The global economic crisis has exposed the limits of neoliberalism and intensified social polarization. Amid increasing social resistance and opposition, however, neoliberalism prevails globally.
Within political economic debates, however, radical alternatives are rarely debated or are reduced to new Keynesian and new developmental agendas, which fail to address existing class divisions and imperialist relations of domination.
This unique collection of essays polarizes the debate between radical and reformist alternatives by exploring head-on the antagonistic structure of capitalist development in Latin America, Southern Asia, Europe, the US and the Middle East. The contributors ground the question of alternatives in an international, non-Eurocentric and avowedly Marxian analysis of the capitalist system and its crises. The collection's approach is also distinctive in arguing that social and labour movements are core determinants of development outcomes and progressive change.
This new generation of scholars has written accessible yet theoretically informed and empirically rich chapters elaborating radically different worldwide strategies for moving beyond neoliberalism, and beyond capitalism. The intent is to provoke critical reflection and positive action towards substantive change.

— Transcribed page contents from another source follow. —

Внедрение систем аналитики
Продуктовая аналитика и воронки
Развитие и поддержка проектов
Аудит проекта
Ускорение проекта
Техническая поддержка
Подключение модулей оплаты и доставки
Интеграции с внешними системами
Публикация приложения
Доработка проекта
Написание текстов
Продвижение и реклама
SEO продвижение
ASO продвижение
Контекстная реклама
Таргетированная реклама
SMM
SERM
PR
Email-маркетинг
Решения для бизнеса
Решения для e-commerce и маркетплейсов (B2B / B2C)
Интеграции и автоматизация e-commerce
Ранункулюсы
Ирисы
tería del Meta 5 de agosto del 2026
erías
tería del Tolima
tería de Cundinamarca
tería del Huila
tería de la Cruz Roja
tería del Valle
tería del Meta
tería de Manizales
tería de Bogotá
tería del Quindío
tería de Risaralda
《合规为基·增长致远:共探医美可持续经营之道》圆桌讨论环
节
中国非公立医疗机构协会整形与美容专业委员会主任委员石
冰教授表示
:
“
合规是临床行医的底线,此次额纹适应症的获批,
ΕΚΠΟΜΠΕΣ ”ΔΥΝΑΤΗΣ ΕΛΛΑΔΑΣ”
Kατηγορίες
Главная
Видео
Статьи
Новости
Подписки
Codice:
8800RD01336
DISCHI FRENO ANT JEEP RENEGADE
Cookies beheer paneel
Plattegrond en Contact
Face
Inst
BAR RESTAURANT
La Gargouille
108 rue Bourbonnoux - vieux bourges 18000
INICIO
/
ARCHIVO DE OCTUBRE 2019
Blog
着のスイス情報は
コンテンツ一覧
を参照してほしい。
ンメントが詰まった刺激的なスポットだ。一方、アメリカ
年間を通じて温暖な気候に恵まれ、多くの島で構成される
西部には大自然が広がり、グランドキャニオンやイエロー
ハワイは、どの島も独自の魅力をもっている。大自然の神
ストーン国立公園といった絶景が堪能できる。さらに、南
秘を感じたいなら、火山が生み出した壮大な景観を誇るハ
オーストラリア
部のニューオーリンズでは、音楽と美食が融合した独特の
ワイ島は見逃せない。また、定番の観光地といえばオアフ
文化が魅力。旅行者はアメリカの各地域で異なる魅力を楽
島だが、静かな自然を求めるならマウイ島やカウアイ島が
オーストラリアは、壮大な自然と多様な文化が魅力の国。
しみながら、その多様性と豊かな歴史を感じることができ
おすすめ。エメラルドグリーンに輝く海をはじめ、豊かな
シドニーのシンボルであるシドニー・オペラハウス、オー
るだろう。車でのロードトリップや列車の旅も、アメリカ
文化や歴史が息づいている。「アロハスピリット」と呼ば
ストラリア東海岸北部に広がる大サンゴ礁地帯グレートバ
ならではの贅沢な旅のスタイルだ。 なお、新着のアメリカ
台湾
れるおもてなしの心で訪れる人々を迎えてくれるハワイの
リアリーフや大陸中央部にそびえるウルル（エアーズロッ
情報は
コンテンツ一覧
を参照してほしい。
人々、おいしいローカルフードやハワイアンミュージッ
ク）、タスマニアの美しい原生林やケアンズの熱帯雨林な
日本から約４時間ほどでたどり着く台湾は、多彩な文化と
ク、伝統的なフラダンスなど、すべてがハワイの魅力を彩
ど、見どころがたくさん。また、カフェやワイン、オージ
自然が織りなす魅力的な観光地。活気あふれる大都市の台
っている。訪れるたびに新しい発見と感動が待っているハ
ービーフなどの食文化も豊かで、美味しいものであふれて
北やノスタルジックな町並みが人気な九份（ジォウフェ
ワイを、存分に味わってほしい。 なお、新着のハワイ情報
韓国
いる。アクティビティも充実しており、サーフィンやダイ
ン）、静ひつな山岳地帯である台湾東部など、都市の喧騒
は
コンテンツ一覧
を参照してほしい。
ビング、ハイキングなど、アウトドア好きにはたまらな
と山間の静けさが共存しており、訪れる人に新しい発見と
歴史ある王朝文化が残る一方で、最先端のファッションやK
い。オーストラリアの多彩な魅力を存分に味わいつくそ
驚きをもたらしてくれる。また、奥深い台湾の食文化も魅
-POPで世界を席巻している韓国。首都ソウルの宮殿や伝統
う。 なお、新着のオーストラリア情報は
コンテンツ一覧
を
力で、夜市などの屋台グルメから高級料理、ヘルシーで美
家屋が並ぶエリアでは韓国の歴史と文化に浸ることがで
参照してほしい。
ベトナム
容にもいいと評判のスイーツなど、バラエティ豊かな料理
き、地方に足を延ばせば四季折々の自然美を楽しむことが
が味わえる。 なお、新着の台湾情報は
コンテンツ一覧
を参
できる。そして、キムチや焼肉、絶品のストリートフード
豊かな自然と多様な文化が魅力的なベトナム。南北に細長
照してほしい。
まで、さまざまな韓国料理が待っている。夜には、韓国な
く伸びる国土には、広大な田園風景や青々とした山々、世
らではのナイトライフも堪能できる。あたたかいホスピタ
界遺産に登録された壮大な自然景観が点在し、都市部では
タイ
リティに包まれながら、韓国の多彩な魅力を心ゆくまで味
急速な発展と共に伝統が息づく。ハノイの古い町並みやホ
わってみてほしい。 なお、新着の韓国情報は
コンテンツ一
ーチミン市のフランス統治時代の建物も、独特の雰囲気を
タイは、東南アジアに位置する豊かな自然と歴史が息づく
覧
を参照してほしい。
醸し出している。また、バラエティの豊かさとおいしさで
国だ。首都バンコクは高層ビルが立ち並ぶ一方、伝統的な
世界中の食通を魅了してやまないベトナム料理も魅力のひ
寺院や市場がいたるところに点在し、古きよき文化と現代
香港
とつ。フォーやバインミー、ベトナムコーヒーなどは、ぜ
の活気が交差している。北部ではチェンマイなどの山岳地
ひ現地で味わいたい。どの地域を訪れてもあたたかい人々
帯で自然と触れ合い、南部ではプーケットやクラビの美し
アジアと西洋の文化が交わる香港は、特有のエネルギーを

Lucia Pradella works at the University of Venice, Ca' Foscari, and is a Research Associate in the SOAS Department of Development Studies. She is conducting research on the working poor in Western Europe, globalisation, and the history of political economy. She is the author of Globalisation and the Critique of Political Economy (2014).
Thomas Marois is a Senior Lecturer in the Department of Development Studies, SOAS, University of London. He works in the field of comparative political economy researching problems of finance, development, privatisation, and alternatives to neoliberal capitalism. He is the author of States, Banks and Crisis: Emerging Finance Capitalism in Mexico and Turkey (2012).